In den späten Nachmittagsstunden vermeldet ein Bahnsprecher: „Bis voraussichtlich Tagesende wird der Status bestehen bleiben, da die Strecke weiterhin gesperrt ist (Arbeiten an der defekten Oberleitung).“ Inzwischen rollen alle Züge wieder planmäßig. In der Nacht zu Freitag konnten die Bauarbeiten abgeschlossen werden.

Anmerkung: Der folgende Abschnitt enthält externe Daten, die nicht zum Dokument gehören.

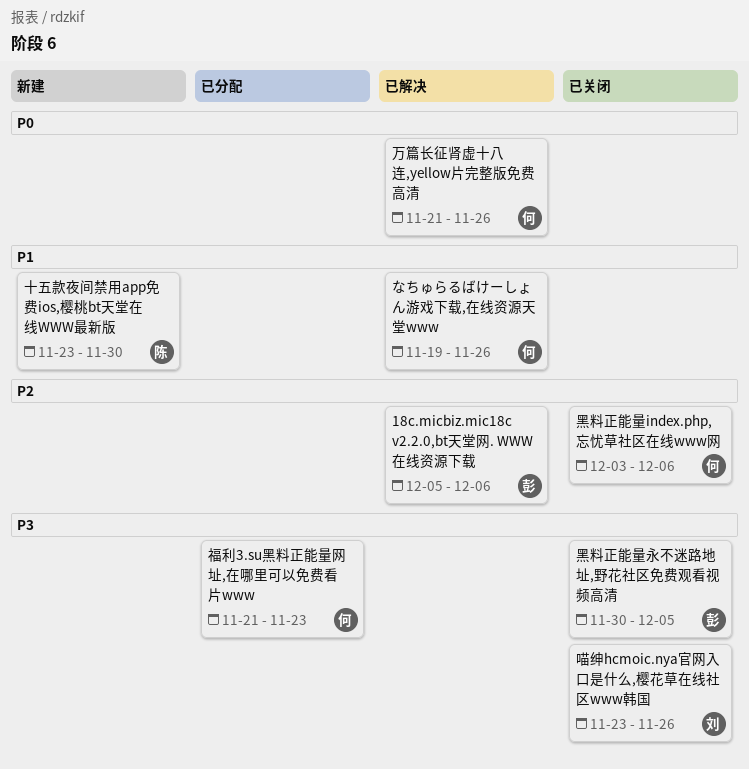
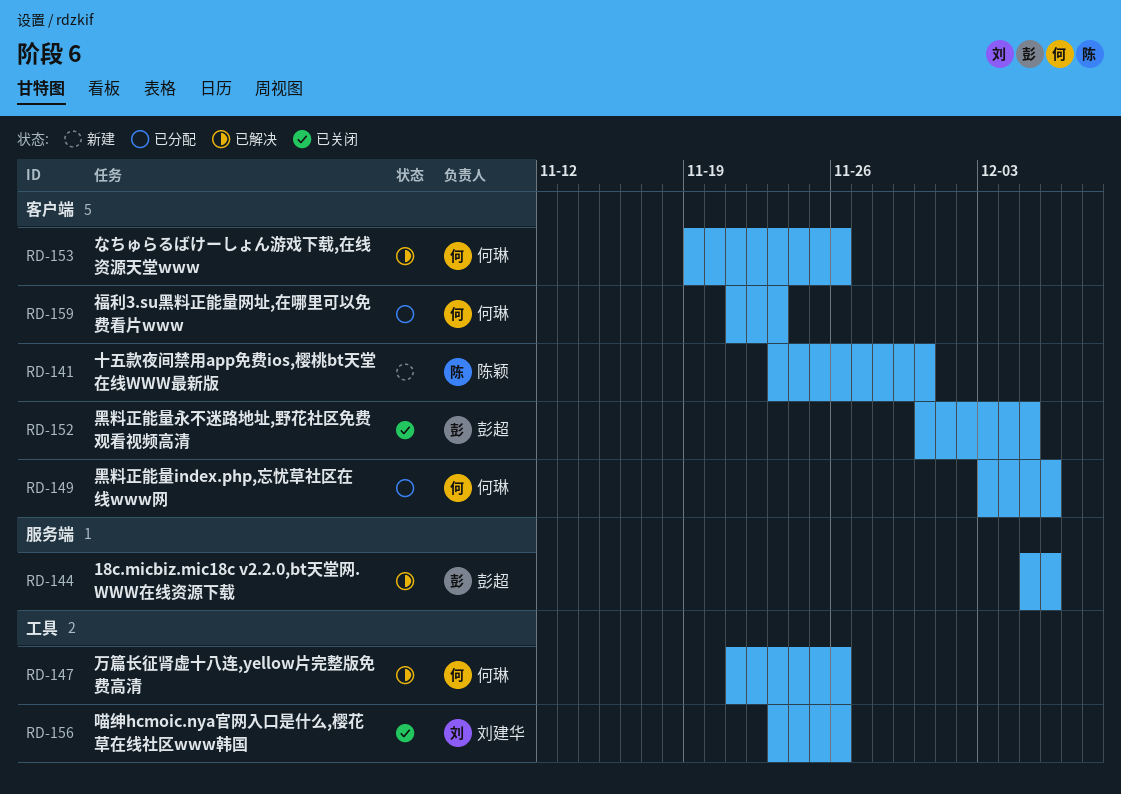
黑料正能量index.php,忘忧草社区在线www网, status: 已关闭 -> 已分配

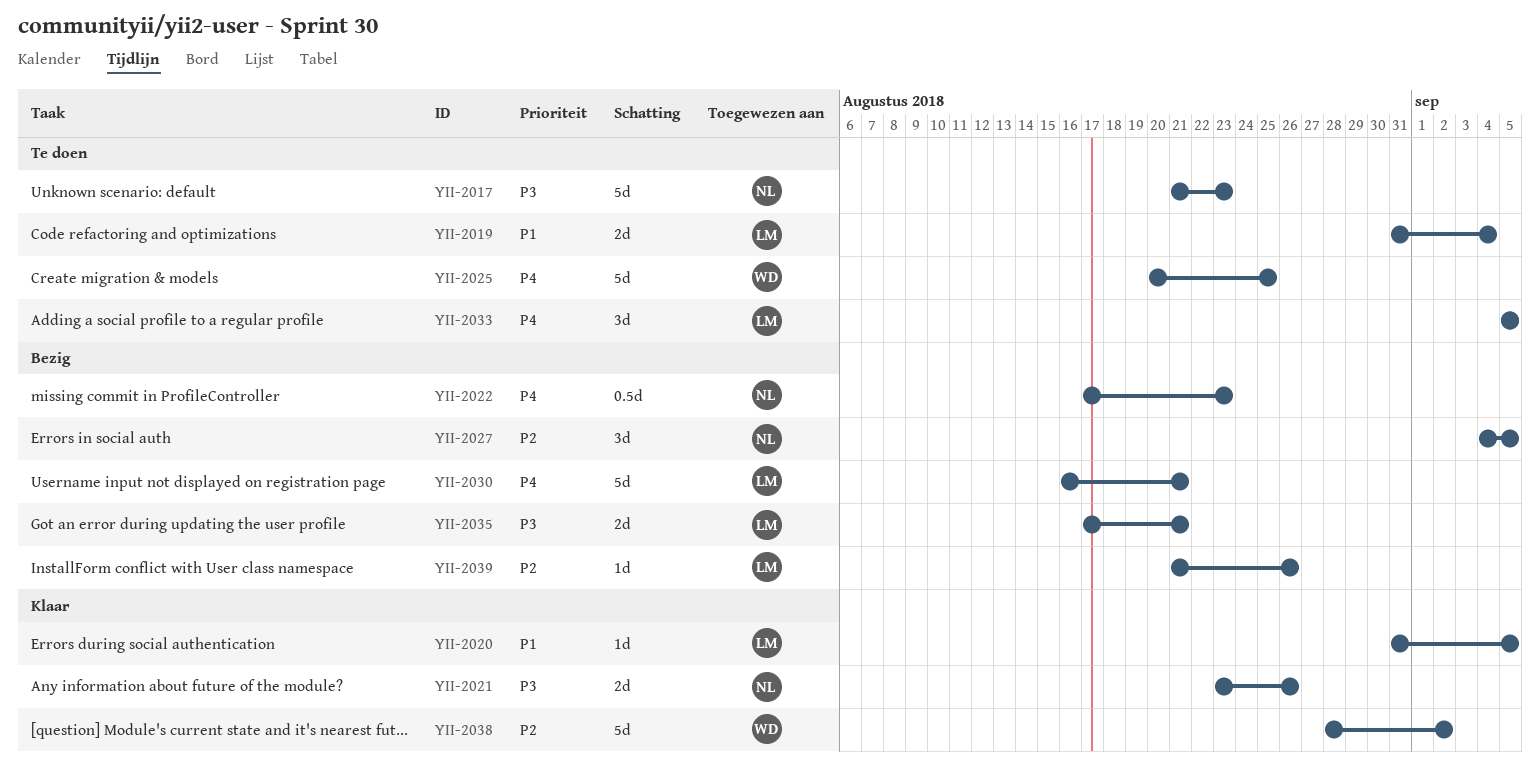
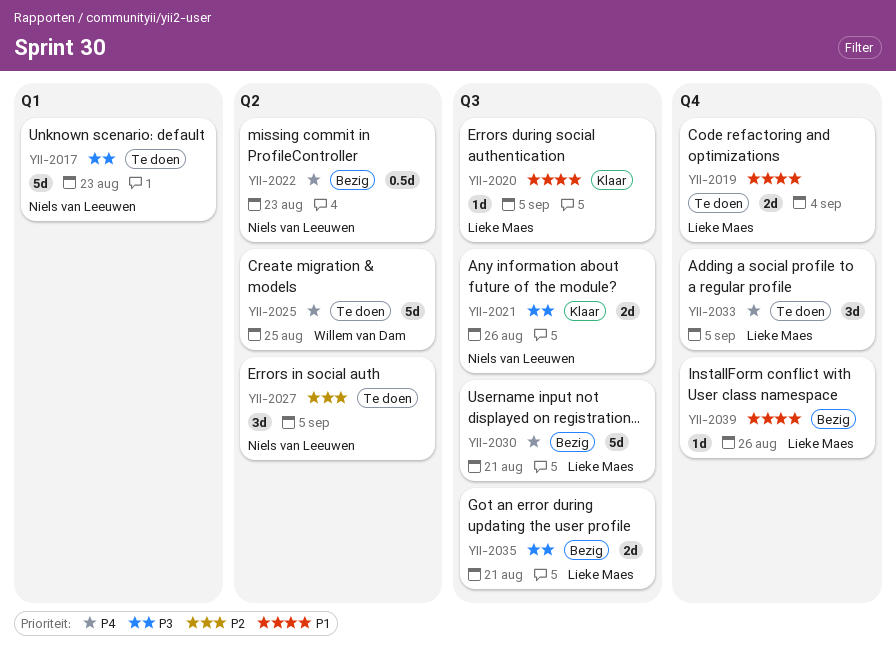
YII-2027, status: Bezig -> Te doen
YII-2038: present -> none
YII-2039, priority: P2 -> P1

Die Leitstelle Lausitz hat am Donnerstag (15. August) um 12.52 Uhr Kameraden der Feuerwehr und Mitarbeiter des Rettungsdienstes an die Bahnlinie bei Zeischa beordert. Martin Neumann, stellvertretender Verbandsgemeindewehrführer, erklärt: „Ein Regionalzug in Richtung Bad Liebenwerda ist in eine defekte Oberleitung gefahren und war danach nicht mehr fahrtüchtig. Die Feuerwehr ist angefordert worden, um die Passagiere auf freier Strecke aus dem Zug zu holen.“

Mit Streckleitern konnten die Reisenden über die technischen Anlagen neben den Gleisen bei Zeischa klettern.

Mit Streckleitern konnten die Reisenden über die technischen Anlagen neben den Gleisen bei Zeischa klettern.

Jens Berger

27 Reisende zügig aus dem Zug geholt

Das sei auch sehr zügig erfolgt. Mit Streckleitern konnte ein Ausstieg aus dem Zug (RE11) und der Übergang über die Bahngleise und Nebenanlagen auf den parallel verlaufenden Waldweg realisiert werden. Alle Reisenden, es sollen 27 gewesen sein, hätten ohne Probleme den Zug verlassen können. Um 14 Uhr sollen die Insassen mit einem Bus abgeholt werden.

Wie lange die Streckensperrung andauern wird, wann der liegengebliebene Zug abgeschleppt werden kann – dazu gibt es noch keine Aussagen von der Bahn. Reisende sollten sich im betreffenden Abschnitt auf Schienenersatzverkehr und mögliche Verspätungen einstellen.